Signal Support Soldier carves path to success

By Staff Sgt. Jameson Harris 18th Airborne Corps

Staff Sgt. Erma Norried found new avenues and opportunities that were only made available after enlisting in the Army. One such path brought her to Poznan, Poland, where she currently supports the 415th Civil Affairs Battalion as a rotational force. Civil affairs plays a critical role in V Corps’ mission in engaging and partnering with local communities, increasing stability and the quality of life for civilians.

Norried's military journey began in Brooklyn, New York, in 2001 after witnessing the horrific events of September 11. Like many others in the country, the tragedy profoundly impacted her perspective of the country and service. The first in her family to do so, Norried decided to join the U.S. Army Reserve and became a signal operations support specialist. However, being the pioneer in her family brings its own challenges.

"My grandfather was a very old-school, traditional individual," Norried admitted. "He was not supportive at all of my decision to join the military."

She didn't let that stop her. Shortly after, she reported to basic training at Fort Leonard Wood, Missouri. There, she was challenged both physically and mentally. Her smile in all situations quickly made her stand out and she received notice from her drill sergeants. She still remembers vividly the moment she descended the 40-foot tower for the first time. At the end of training, she received a challenge coin from her senior drill sergeant for her perseverance.

"He told me to keep doing what I was doing," said Norried. "That's something I have continued to live by throughout the rest of my service."

Afterward, Norried went to Fort Eisenhower, then known at Fort Gordon, Georgia, to learn the intricacies of signal support operations. Soldiers learn to work with cables, build computers and set up satellite communications. As a new student, she initially found signal to be a complex subject to tackle.

"Back in my day, there were a multitude of wires for every type of connection," said Norried. "Figuring it all out was super overwhelming."

Not only did she become proficient in her work, but when communications went down for her training unit, her superiors sarcastically told her to fix it, and she did. They were shocked when she could do it and completely restored communication lines.

"What I thought was just a test turned out to be the real deal," said Norried. "I made a powerful impression that day."

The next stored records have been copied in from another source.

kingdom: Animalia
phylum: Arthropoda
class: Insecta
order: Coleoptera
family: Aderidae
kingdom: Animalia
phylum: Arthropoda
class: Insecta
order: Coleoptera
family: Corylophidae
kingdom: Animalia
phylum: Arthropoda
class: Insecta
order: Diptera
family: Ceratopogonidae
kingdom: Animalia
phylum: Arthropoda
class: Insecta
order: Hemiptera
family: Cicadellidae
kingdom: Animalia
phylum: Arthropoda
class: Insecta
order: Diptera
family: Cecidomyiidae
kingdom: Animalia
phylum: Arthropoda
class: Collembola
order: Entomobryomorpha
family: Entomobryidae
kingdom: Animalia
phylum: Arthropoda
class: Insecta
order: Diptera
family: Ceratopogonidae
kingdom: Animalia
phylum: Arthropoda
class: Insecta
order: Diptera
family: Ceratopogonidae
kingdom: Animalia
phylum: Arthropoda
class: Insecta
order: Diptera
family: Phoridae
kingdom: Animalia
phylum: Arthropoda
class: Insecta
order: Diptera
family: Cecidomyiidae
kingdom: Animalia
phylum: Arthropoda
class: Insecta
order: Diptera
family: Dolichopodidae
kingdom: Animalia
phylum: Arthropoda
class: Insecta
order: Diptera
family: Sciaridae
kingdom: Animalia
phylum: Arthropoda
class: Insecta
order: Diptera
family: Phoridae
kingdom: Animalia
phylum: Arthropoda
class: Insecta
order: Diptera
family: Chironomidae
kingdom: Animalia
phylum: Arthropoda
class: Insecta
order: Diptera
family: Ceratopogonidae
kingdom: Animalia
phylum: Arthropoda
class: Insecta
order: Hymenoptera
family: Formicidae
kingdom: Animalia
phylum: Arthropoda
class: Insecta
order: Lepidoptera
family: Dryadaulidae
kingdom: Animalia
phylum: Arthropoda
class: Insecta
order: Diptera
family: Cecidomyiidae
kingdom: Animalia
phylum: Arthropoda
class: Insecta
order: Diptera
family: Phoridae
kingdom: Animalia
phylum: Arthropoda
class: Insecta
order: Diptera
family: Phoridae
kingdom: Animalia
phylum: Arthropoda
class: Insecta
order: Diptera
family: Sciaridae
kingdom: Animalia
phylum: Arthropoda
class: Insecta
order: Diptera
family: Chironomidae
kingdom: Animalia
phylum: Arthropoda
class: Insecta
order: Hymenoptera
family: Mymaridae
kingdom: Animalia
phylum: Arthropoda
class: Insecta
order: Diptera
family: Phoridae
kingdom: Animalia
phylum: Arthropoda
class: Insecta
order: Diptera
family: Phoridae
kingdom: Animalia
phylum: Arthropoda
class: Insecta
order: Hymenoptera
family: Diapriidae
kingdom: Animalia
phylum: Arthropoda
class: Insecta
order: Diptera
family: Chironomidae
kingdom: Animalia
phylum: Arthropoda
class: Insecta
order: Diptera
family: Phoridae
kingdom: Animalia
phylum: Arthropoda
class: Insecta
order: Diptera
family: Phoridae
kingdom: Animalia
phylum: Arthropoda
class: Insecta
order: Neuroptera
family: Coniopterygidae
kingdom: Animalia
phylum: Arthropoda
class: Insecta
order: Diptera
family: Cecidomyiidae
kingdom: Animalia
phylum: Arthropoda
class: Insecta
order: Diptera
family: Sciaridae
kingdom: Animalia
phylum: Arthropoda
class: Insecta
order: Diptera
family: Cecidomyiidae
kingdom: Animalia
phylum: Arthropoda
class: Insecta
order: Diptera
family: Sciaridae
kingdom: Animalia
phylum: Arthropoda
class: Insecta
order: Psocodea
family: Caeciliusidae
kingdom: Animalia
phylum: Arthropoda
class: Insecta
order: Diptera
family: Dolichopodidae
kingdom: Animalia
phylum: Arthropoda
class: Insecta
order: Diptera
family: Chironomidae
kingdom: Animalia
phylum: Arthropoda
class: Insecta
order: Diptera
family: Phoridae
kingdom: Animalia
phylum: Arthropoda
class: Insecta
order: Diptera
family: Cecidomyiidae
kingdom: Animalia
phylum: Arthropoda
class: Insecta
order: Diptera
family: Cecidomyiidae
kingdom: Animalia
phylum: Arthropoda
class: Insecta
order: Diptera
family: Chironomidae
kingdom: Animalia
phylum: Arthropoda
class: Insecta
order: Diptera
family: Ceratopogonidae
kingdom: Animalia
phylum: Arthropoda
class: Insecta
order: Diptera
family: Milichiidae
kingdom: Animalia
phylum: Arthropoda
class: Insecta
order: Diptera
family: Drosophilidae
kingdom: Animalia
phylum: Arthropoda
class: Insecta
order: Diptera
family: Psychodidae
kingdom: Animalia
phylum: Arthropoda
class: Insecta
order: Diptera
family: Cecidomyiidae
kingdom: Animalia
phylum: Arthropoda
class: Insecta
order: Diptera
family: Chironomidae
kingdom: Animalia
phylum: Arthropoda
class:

Later, during her first deployment, she established communications between a unit in Iraq and one in America at Fort Liberty, then Fort Bragg, North Carolina. She spent a lot of time reviewing the training manuals because she would often be the only qualified signal operator for the entire company.

"The awakening moment for me was the first time a patrol came back without everyone alive," said Norried. "I knew then that I needed to do everything I could to maintain communication."

Her proficiency as a signal operator led to her recruitment for a civilian position at Oshkosh Defense in 2015. Oshkosh Defense manufactures military vehicles and technology focused on mobility, protection, and sustainability for defense and security needs worldwide, and Norried used her experience in signal to earn the job.

Her current command at the 415th Civil Affairs Battalion specially identified her to join Alpha Company for their rotation to Poland. Her top priority is ensuring her team can communicate quickly with all the outstations and field teams.

"I think I was chosen because I went with this company to the Joint Readiness Training Center," said Norried. "I kept all their communications active throughout the training exercise so they knew they could depend on me."

For Norried, Women's History Month is a reminder of how far women have come in the world, especially in the military. Through the U.S. Army, she has consistently been able to set herself apart. From fixing a whole battalion's communications to gaining an elite career in the civilian world, Norried has been able to advance herself in new opportunities to be all she can be.

“I am so grateful to have the opportunity to accomplish the mission in Poland and share my knowledge and experience with our partner forces,” said Norried. “As V Corps likes to say, it will be done!”